Back when I was in the eighth grade at then-Worthington Area Junior High School, I faced my biggest decision ever about class offerings.
I could enroll in one full-year elective as a freshman.
It doesn’t sound like that big of a deal, until you hear the options.
For me, the decision waivered between enrolling in Agriculture 9 and following in the FFA footsteps of my two older brothers (yes, back then it was still called Future Farmers of America); or continuing on in the German language. As an eighth-grader, I had a one-trimester taste of Deutsch thanks to Herr Pearson.
The farm girl and 4-H’er in me sided with my family’s agricultural roots — instead of with my family’s German heritage.
Oh, how I wish I could have taken both electives in place of other classes I had to take — like shop and sewing. (I don’t trust my fingers will ever be safe around saw blades or sewing machines. My apologies to the shop and home ec teachers!)
Having recently connected with a distant cousin on the Aeilts (Aielts or Ailts — there were 12 kids and three different spellings among them!) side of the family tree, I think it’s safe to say we’re both a bit frustrated with our communication efforts.
Matthias and I frequently send email messages and Facebook Messenger notes back and forth. On Christmas day, he shared a video of the children’s choir singing in the beautifully ornate, 800-year-old church in his hometown of Ostfriesland. Last weekend, I photographed obituary cards and old photographs and emailed them to him. He was thrilled to have more information to add to his genealogy research.
In one such photo, the only identification is “Grandpa and Grandma Aeilts.” We didn’t know how many generations back it went, but Matthias recognized the man in the photo as being my great-grandfather — and the brother to his great-grandfather.
Music and pictures can be understood in any language. Actual words, however, cannot.
Last summer, when I traveled to the Crailsheim area of Germany and stayed with a host family, dear Inge and Silke exclaimed, after several challenging days of verbal communication, that “we talk with our hands and our feet!”
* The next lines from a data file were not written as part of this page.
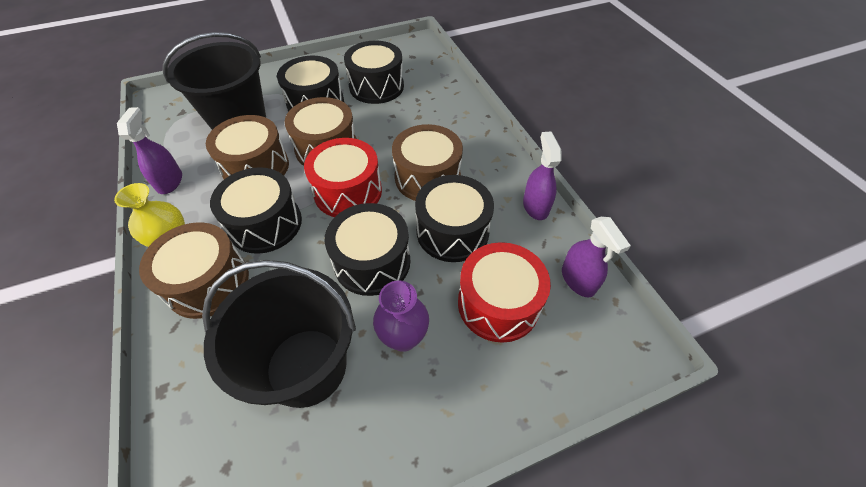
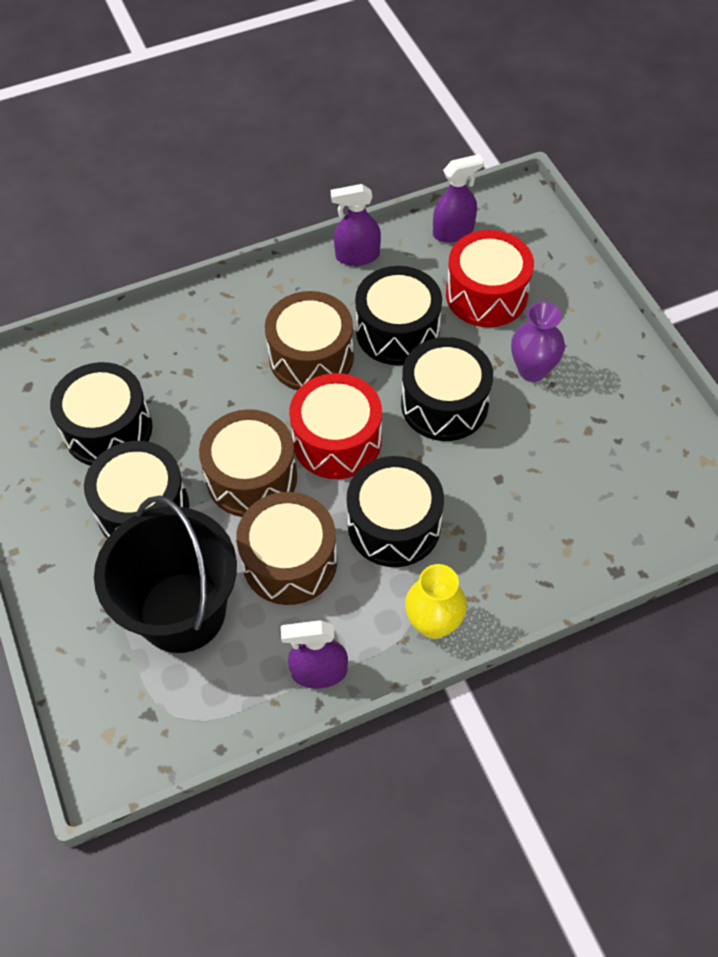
camera: 90 degrees left, 5 degrees up
brown drum [139,222,249,319] -> none
black bucket [202,260,356,408] -> none

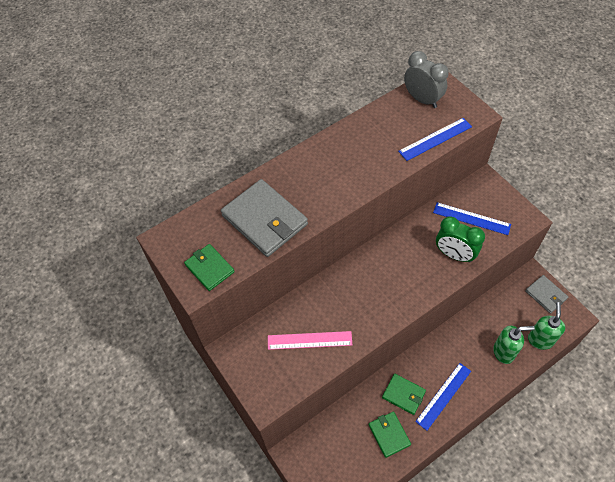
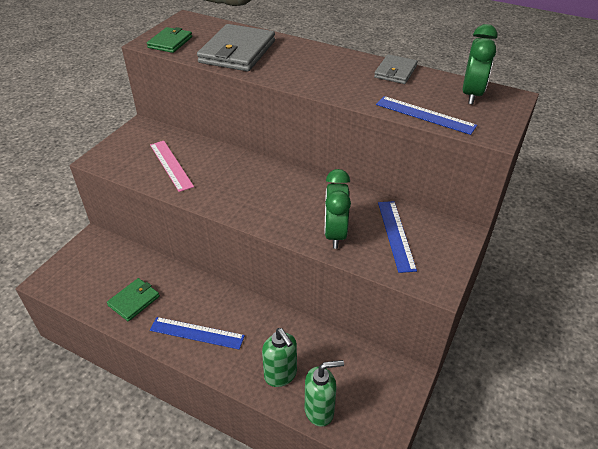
camera: 60 degrees right, 15 degrees down
green wallet [382,374,426,415] -> none
grey clock [404,51,449,108] -> green clock [463,24,497,104]
grey wallet [525,275,568,314] -> grey wallet moved to [374,54,418,84]

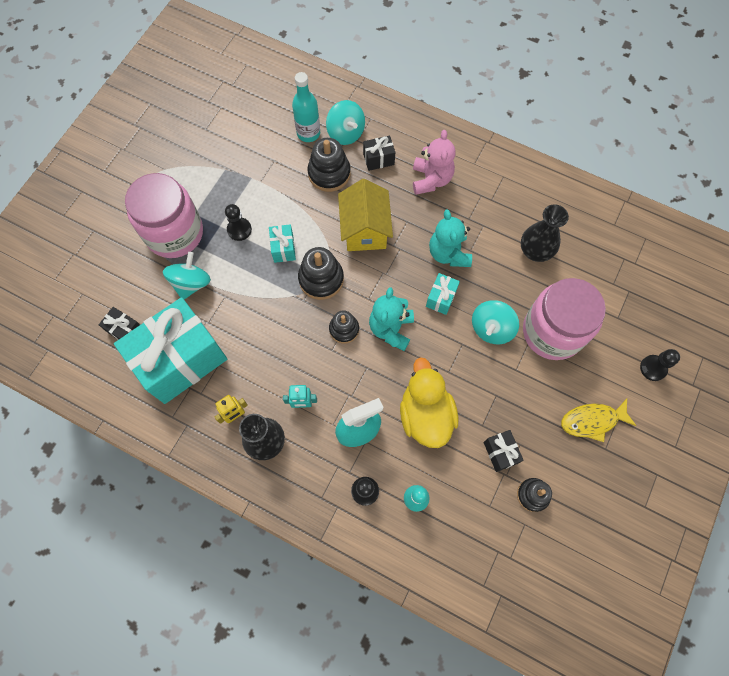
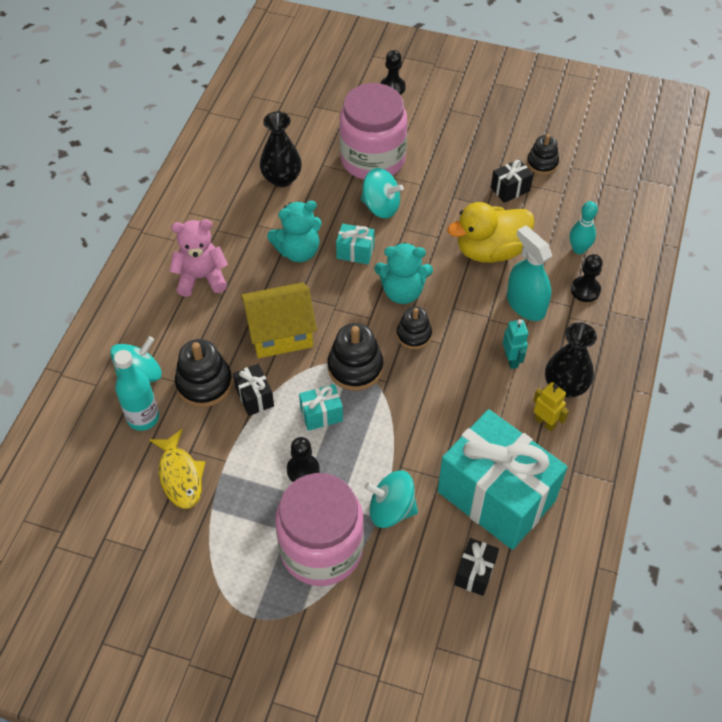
camera: 100 degrees left, 15 degrees down
black gift [363,135,395,171] -> black gift moved to [233,364,274,416]
yellow fish [561,398,637,442] -> yellow fish moved to [149,429,205,509]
And it struck me. You know, my Hispanic neighbors might not understand me sometimes either, but at least we can nod and smile and move our hands and our feet and find our universal language.
Well, the hands and feet do no good through Internet communication!
And so, Matthias will ask someone to help translate my English-only emails and messages, or he tries to run words through a German-English translation program. Sometimes, when he just can’t find the English word for what he wants to say, he writes it in German.
I find myself turning to Google Translate to decipher words like angekommen and arbeite and “Das wünsche ich auch.”
Slowly, I’m finding the words in German to say what I want to say.
We are learning from each other.
Yeah, I wish I could speak German fluently — and Matthias probably wishes he could speak English as he traces back our family tree. But it’s OK. Life is good.
Some day, when he comes to America, Matthias says he will buy me a beer and we will share laughs. Now that is a gesture understood in any language!